TASK STATEMENT:
All entries are to be copied verbatim, while the pictures stay out.
DATA FOR ANALYSIS: Begin
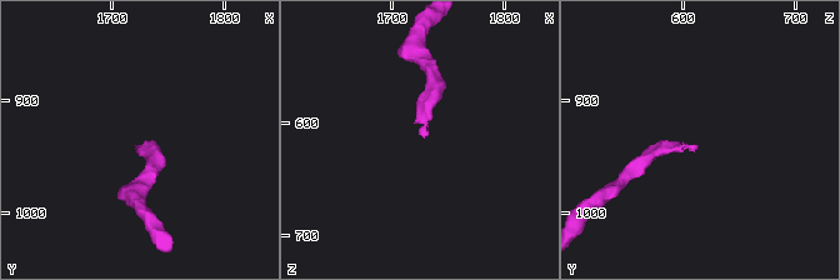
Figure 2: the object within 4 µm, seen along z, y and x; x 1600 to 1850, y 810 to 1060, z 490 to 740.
shape alone is not enough
open em planes borders at (1730, 940, 614)

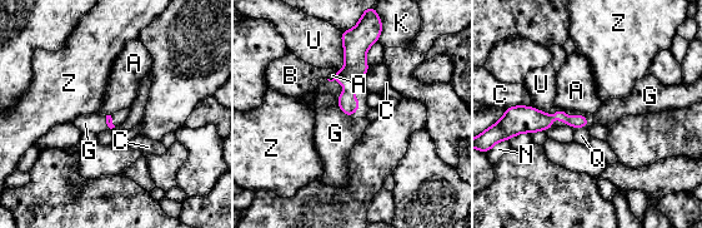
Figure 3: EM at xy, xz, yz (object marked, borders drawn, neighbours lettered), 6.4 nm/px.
add G # A other, B other, C other, G same, K other, N other, Q other, U other, Z other; passes_along 3:(346, 100), (339, 105), (335, 133); it goes on there

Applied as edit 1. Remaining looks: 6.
tapers out
open em planes tint at (1320, 1055, 225)

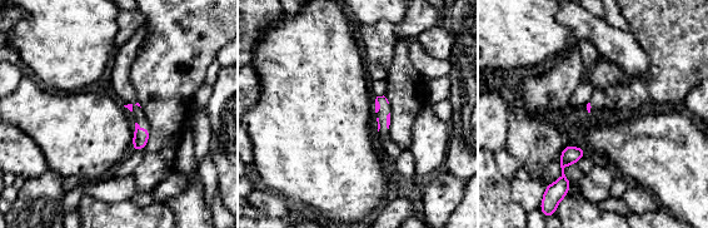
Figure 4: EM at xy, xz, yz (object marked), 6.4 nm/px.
what lies round it
open em planes borders same

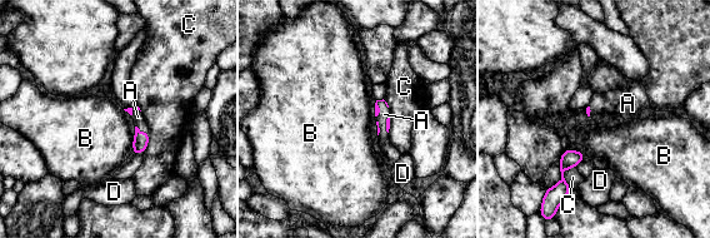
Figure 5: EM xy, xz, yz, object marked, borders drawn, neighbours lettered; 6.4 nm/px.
add A # A same, B other, C other, D other; passes_along 5:(139, 147), (141, 134), (138, 117); it goes on there

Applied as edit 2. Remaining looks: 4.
finish edits add@3, add@5; rest unchecked

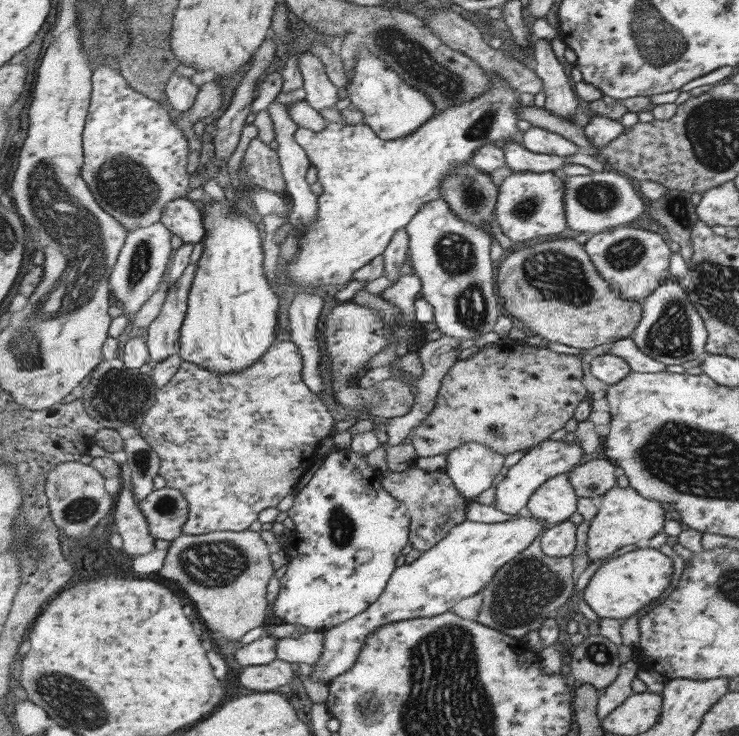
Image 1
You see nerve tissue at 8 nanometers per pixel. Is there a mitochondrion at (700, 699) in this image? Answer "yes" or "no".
no

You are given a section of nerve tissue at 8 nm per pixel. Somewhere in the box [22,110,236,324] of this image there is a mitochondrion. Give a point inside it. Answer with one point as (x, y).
(125, 183)

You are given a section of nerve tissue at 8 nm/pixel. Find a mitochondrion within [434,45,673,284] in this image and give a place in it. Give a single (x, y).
(603, 199)

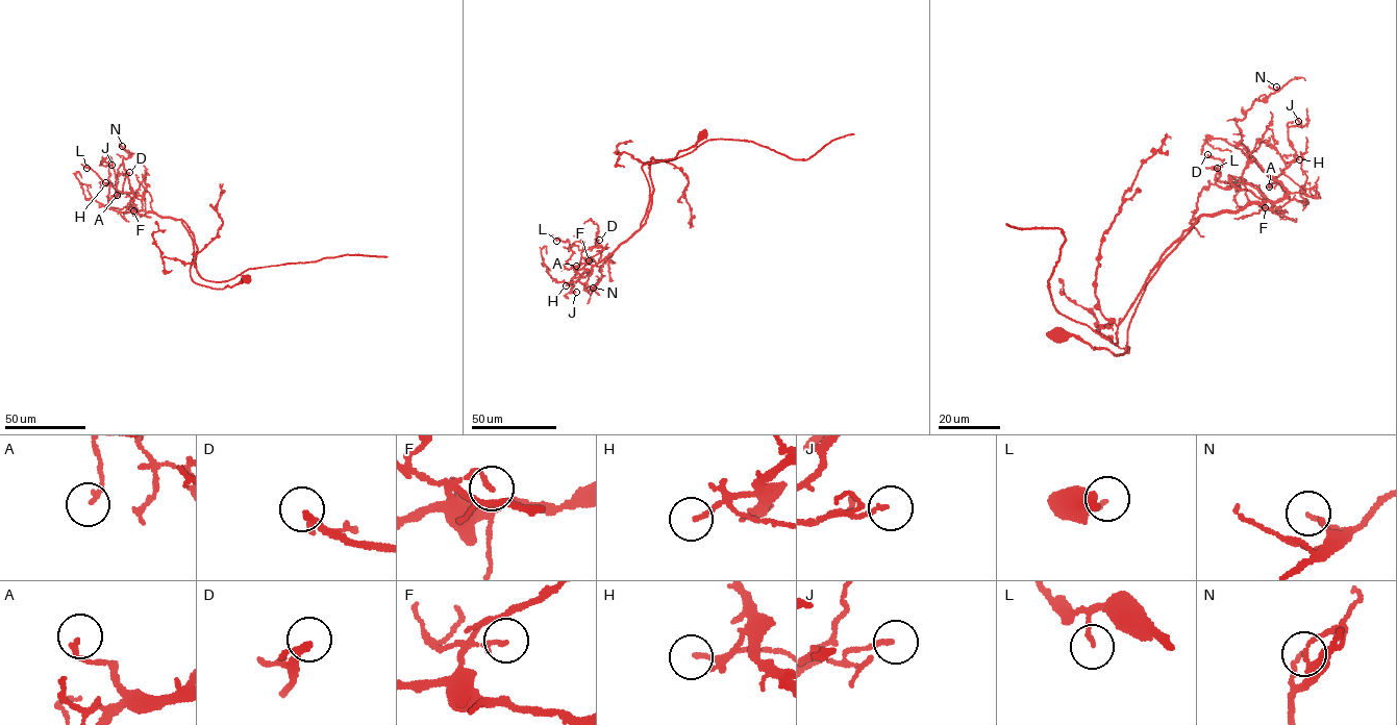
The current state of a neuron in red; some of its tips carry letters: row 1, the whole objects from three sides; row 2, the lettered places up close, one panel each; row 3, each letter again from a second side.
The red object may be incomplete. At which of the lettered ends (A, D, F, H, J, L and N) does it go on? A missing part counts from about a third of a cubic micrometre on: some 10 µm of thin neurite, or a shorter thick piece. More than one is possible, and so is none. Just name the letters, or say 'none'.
DATA FOR ANALYSIS: End
EXERCISE SOLUTION:
Figure 2: the object within 4 µm, seen along z, y and x; x 1600 to 1850, y 810 to 1060, z 490 to 740.
shape alone is not enough
open em planes borders at (1730, 940, 614)

Figure 3: EM at xy, xz, yz (object marked, borders drawn, neighbours lettered), 6.4 nm/px.
add G # A other, B other, C other, G same, K other, N other, Q other, U other, Z other; passes_along 3:(346, 100), (339, 105), (335, 133); it goes on there

Applied as edit 1. Remaining looks: 6.
tapers out
open em planes tint at (1320, 1055, 225)

Figure 4: EM at xy, xz, yz (object marked), 6.4 nm/px.
what lies round it
open em planes borders same

Figure 5: EM xy, xz, yz, object marked, borders drawn, neighbours lettered; 6.4 nm/px.
add A # A same, B other, C other, D other; passes_along 5:(139, 147), (141, 134), (138, 117); it goes on there

Applied as edit 2. Remaining looks: 4.
finish edits add@3, add@5; rest unchecked

Image 1
You see nerve tissue at 8 nanometers per pixel. Is there a mitochondrion at (700, 699) in this image? Answer "yes" or "no".
no

You are given a section of nerve tissue at 8 nm per pixel. Somewhere in the box [22,110,236,324] of this image there is a mitochondrion. Give a point inside it. Answer with one point as (x, y).
(125, 183)

You are given a section of nerve tissue at 8 nm/pixel. Find a mitochondrion within [434,45,673,284] in this image and give a place in it. Give a single (x, y).
(603, 199)

The current state of a neuron in red; some of its tips carry letters: row 1, the whole objects from three sides; row 2, the lettered places up close, one panel each; row 3, each letter again from a second side.
The red object may be incomplete. At which of the lettered ends (A, D, F, H, J, L and N) does it go on? A missing part counts from about a third of a cubic micrometre on: some 10 µm of thin neurite, or a shorter thick piece. More than one is possible, and so is none. Just name the letters, or say 'none'.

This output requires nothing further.